Title: “I think he’s dead! You’d better fetch your ma!”
His friend Stan shakes his head.
Title: “I dare’nt [sic] go with drink on me – you go”
Jack agrees to go and fetch Joe’s mother.
Title: “Take care of yourself Stan!”
He heads off and Stan drunkenly collapses onto a chair, flings his hat in a corner, and can’t resist the bottle of beer, untouched on the table. He pours himself a drink and glances at the clock. It’s nearly ten to midnight on Christmas Eve. He gulps down more drink. The door to the cottage comes open and rattles in the wind. Suddenly scared, Stan forces it shut. A glass smashes on the floor behind him and makes him jump. He sits back down, realising how drunk he is, and picks up the bottle of ale accusingly. Over in the corner, the tartan blanket suddenly begins to move and rise, in ghostly style. Stan is afraid. He grabs an axe. Shadows on the wall show a struggle between Stan and another figure. It now appears to be Joe in his shirt sleeves who opens the door to the cottage and wanders outside.

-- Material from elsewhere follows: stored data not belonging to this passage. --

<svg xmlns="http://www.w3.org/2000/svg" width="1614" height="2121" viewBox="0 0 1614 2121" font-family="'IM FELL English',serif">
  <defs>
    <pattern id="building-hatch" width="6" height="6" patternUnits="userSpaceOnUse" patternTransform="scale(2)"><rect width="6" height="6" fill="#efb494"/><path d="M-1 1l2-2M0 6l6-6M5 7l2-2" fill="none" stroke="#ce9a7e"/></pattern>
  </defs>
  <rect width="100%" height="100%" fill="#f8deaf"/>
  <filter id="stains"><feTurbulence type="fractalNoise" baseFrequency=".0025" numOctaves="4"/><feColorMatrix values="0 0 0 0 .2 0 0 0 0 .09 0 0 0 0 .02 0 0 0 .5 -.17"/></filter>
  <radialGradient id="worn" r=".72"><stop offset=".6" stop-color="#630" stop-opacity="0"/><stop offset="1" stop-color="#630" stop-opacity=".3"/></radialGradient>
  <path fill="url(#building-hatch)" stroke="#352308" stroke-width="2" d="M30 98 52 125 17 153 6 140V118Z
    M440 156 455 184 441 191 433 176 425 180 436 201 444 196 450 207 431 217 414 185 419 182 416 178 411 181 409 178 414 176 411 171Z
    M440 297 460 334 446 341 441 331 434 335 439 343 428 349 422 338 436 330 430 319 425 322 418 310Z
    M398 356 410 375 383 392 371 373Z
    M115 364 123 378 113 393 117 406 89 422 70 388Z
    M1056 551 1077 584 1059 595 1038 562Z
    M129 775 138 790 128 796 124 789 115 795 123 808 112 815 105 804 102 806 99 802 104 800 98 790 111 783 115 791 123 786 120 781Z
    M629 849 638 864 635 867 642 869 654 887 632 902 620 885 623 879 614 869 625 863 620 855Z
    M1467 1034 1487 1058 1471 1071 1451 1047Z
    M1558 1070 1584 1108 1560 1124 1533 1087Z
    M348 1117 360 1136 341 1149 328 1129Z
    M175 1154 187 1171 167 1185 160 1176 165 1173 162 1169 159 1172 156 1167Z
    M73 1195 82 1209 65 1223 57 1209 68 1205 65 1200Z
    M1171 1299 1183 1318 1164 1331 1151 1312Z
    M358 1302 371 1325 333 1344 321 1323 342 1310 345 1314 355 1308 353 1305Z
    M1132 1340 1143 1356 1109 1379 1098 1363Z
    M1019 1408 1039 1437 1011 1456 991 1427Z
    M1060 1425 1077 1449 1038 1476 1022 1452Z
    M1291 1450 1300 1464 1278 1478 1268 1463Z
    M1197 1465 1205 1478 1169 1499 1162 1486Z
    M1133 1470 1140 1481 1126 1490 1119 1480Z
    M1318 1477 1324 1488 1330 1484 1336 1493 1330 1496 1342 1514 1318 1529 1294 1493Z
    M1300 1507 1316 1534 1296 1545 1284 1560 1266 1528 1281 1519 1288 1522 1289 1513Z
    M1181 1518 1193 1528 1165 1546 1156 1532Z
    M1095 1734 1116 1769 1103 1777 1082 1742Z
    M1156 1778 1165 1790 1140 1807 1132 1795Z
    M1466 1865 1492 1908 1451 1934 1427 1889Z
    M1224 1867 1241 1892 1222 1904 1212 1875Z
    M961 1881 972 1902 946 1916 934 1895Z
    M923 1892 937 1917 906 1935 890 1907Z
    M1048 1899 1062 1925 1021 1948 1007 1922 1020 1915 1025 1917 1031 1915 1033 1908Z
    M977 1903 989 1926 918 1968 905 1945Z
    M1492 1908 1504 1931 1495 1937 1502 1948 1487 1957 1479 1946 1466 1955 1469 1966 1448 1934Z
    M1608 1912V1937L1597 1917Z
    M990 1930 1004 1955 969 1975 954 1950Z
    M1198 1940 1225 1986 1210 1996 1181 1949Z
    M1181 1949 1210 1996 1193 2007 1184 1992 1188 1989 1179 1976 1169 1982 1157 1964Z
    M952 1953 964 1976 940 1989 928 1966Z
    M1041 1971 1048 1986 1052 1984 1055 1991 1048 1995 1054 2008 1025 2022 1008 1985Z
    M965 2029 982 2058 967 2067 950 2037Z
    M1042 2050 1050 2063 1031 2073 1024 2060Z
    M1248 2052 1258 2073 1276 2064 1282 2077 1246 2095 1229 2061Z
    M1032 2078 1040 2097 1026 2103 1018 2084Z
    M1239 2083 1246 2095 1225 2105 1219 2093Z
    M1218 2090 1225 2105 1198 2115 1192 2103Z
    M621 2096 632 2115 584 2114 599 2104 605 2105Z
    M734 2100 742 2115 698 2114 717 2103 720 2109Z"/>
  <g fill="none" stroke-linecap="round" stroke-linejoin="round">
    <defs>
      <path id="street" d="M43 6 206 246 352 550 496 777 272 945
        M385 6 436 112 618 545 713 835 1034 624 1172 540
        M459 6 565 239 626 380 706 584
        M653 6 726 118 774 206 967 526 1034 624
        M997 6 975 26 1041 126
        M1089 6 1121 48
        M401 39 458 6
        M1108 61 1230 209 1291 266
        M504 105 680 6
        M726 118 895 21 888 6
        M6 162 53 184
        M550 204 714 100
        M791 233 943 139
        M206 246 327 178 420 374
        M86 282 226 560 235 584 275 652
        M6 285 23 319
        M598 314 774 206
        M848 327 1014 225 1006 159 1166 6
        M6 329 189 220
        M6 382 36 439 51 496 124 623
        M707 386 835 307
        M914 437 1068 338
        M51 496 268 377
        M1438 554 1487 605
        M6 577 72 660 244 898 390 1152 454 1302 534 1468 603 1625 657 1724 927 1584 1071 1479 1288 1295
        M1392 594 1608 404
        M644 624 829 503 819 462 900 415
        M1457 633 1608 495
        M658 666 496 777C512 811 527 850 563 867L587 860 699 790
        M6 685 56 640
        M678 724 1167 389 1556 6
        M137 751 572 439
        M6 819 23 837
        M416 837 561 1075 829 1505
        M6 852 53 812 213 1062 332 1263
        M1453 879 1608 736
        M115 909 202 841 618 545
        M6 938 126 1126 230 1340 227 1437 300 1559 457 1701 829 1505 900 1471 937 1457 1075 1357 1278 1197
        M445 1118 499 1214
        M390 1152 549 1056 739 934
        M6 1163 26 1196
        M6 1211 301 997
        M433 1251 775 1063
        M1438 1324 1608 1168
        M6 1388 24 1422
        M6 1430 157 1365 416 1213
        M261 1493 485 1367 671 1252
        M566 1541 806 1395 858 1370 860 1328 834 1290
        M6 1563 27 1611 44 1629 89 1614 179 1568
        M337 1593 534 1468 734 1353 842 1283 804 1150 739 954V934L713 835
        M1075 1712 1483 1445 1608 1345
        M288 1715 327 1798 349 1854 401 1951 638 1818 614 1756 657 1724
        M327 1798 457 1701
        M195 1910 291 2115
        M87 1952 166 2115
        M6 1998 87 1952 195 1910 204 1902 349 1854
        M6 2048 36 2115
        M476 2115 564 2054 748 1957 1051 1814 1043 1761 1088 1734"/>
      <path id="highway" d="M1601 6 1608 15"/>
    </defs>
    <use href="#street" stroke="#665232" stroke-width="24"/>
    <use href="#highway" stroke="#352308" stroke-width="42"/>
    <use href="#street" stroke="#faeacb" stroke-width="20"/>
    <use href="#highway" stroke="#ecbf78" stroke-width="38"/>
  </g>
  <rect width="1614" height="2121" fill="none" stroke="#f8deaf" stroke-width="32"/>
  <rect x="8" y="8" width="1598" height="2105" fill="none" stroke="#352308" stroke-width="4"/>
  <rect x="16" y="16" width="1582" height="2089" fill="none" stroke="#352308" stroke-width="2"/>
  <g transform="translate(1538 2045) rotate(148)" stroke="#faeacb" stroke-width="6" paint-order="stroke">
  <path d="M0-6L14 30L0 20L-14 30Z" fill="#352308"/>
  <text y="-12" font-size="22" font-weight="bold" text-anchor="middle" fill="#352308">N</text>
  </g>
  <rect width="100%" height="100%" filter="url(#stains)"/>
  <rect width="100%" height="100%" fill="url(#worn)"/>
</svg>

Shortly, Jack returns with Joe’s mother, a formidable-looking woman in a fox fur carrying an umbrella. Jack takes her to the prone figure beneath the blanket. She lifts the blanket away and her other son Stan is now asleep under the blanket. The cottage door opens and surprises them. Joe walks in.
Title: “Now what’s going on”
His outraged mother beats him down onto the floor with her umbrella.
Title: “He’s not dead he’s drunk”
Joe cowers on the floor and tries to make excuses to the angry mother.
Title: “I’ll give it him if he is!”
She stomps back over to the cot bed and checks Stan’s breathing closely. She spies a jug of water and flings it over the unconscious Stan, who wakes, confused, and is dragged from the bed and out of the cottage by his mother.
Flashback over, we return to the storyteller of the present, recounting his tale at the bar.
Title: “That was a lesson to me”
The bar maid tells them to drink up and the two men start to leave.
Title: The End
Context
A cautionary tale adds some chill to a drunk’s festive Christmas Eve.
This ‘story’ film is part of an eclectic and unique collection, which dates back to those pioneering early decades of amateur cinematography. In 1927 James Cameron gathered together a group of men and women (four of each) interested in making moving pictures. They formed the Newcastle branch of the Amateur Cinematographers Association, one of only five in Britain at the time. Against all the odds, the club still exists today.